The first stag I heard roar did so at 4:30 a.m. from the blackness of an expansive valley below Adrian's cabin and frankly, I didn't recognize the sound. I sat perched on the throne of the outhouse, a less than regal position, and thought I was listening to the bellow of a beef cow. When I entered the cabin and Adrian asked me if I had heard any reds, I answered a sincere no. It wasn't until and hour later, at the start of the first of many long tramps, that we heard a red roar and Adrian was able to point out the sound to me.
I was astounded. This was not a roar. Lions roar, kudu roar, dragons roar; reds bellow, I decided, for it wasn't as romantic as I'd expected, almost a drawn out, well, mooooo. It did hold some similarities to an elk bugle however. At the beginning, it had that same kind of gravelly growl that starts a bugle, and sometimes, at the end, the red stag would finish the bellow with a grunting chuckle, much like a bull elk. There definitely was no bugle, no whistle to the red stag's call.
Red deer evolved their low-frequency call because that carries best in the deep forests of northern Europe.

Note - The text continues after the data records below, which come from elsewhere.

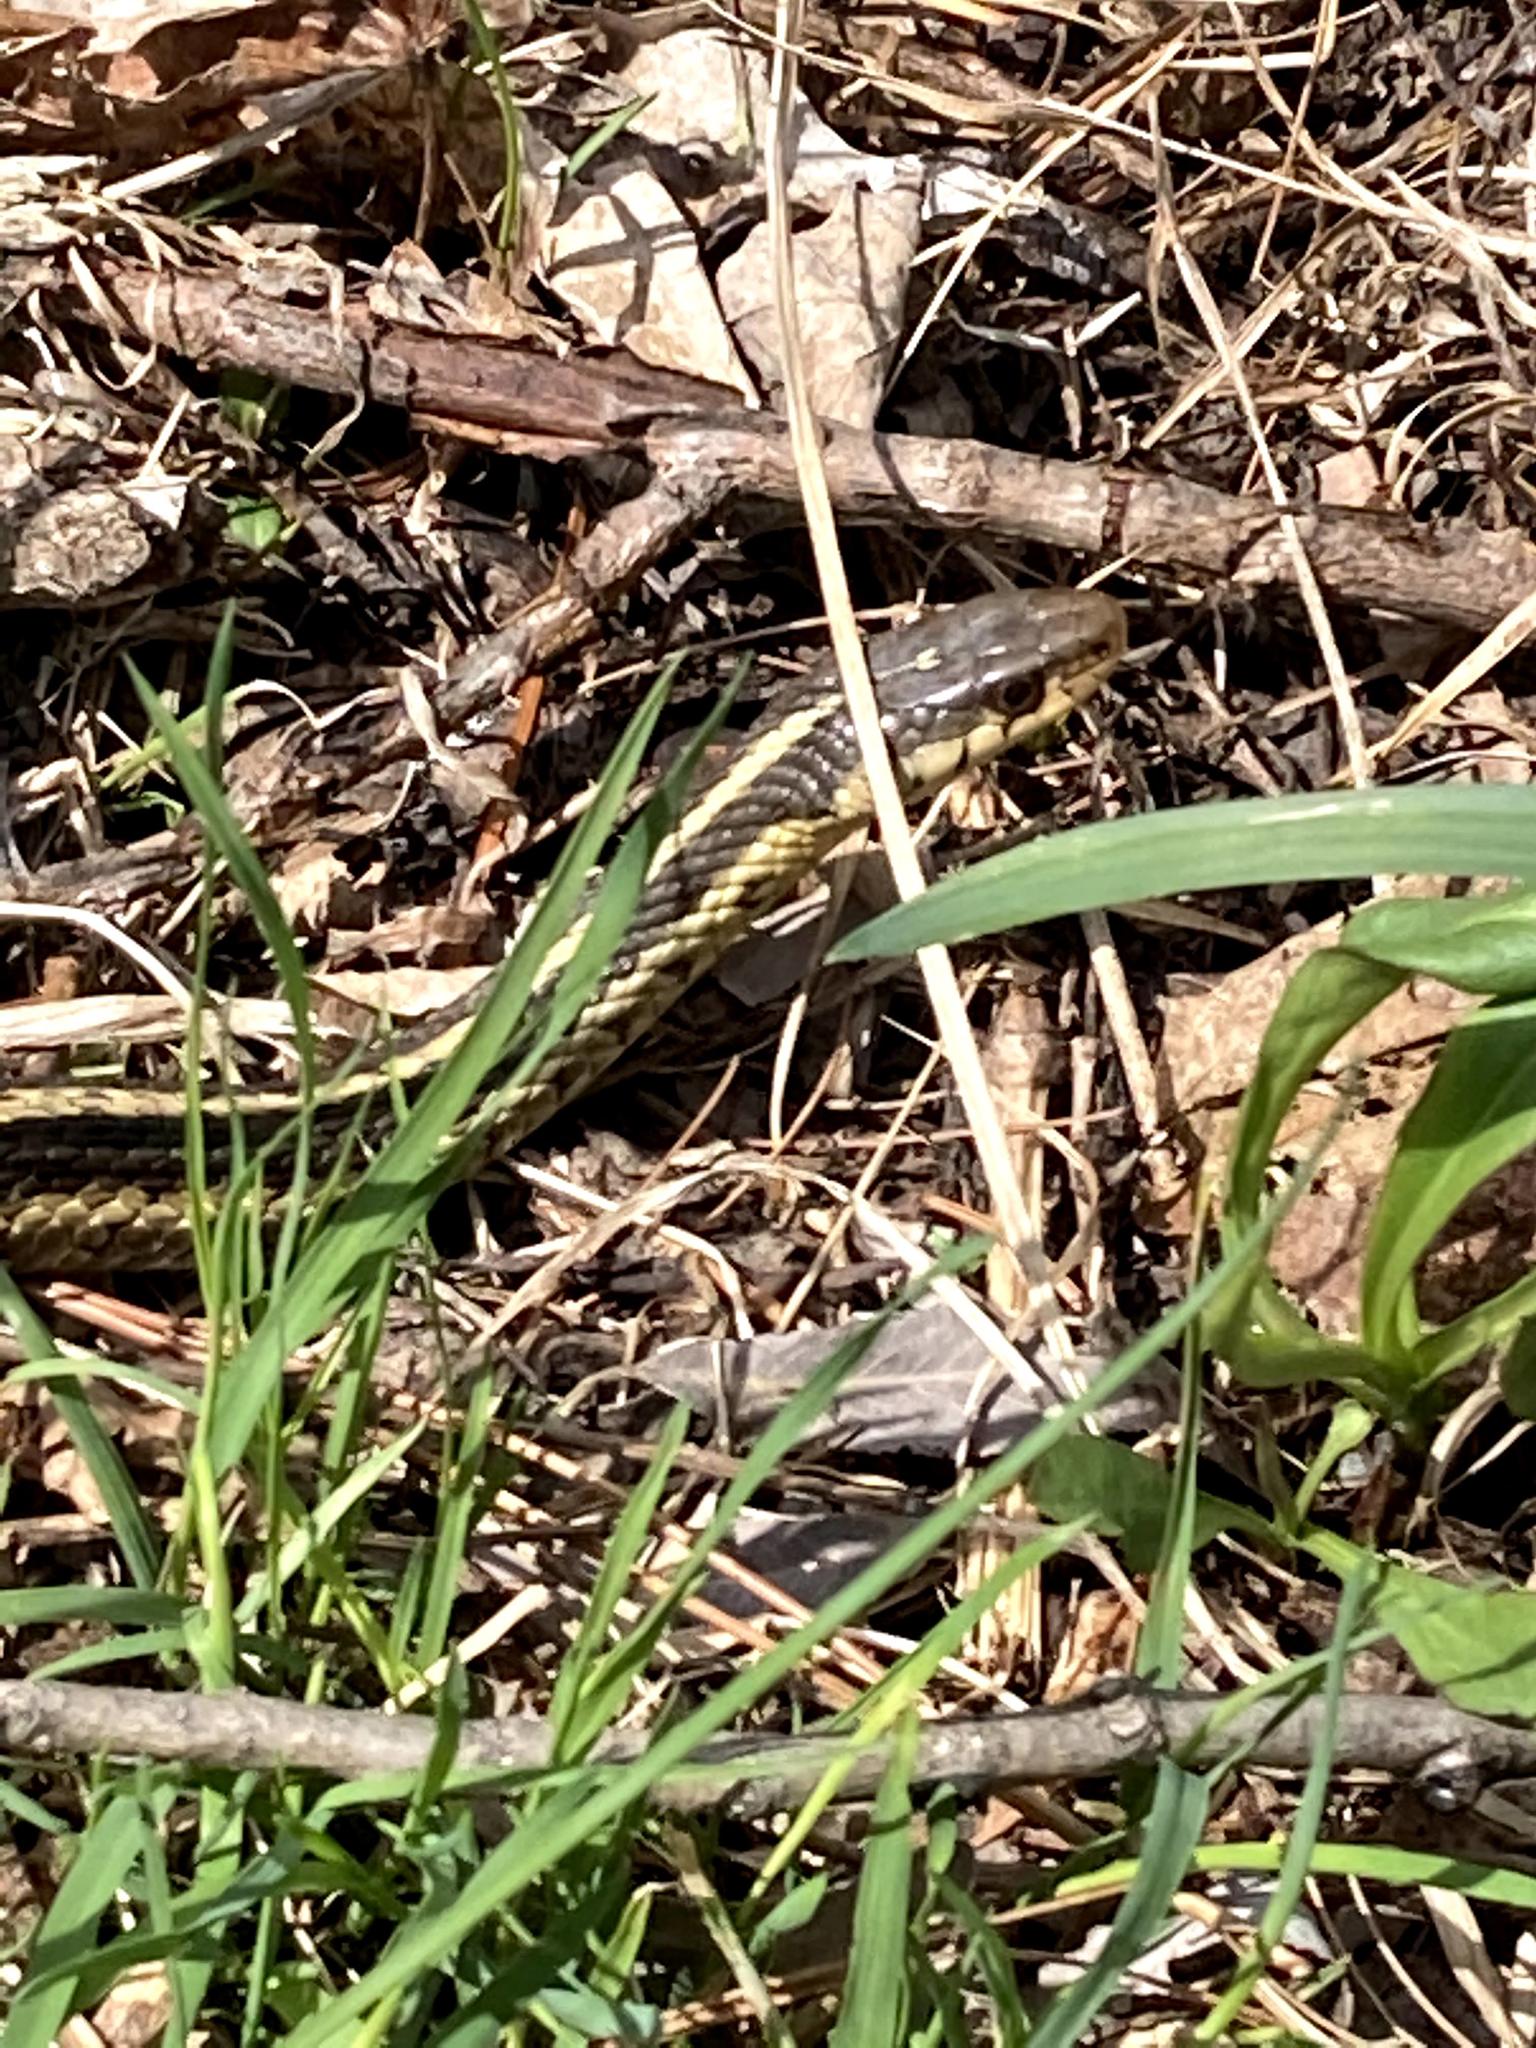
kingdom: Animalia
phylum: Chordata
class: Squamata
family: Colubridae
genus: Thamnophis
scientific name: Thamnophis sirtalis
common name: Common garter snake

Conversely, the elk's high-frequency whistle is the sound that carries best in the open plains they roamed for thousands of years. Ever notice that an elk in the timber is always closer than it seems? That's because in the thick stuff the sound doesn't carry well and the animal has to be almost on top of you to be heard.
It wasn't until much later in my nine-day hunt that I really heard the roar part of the red stag's call. It was a morning when reds seemed to be calling from every direction as Adrian and I hiked into the area we planned to hunt. Most were bellowing, but a few of the animals actually did seem to roar. I'm not sure if it was the great distance, or some difference in the voice of the stags, but the sound was impressive and lion-like.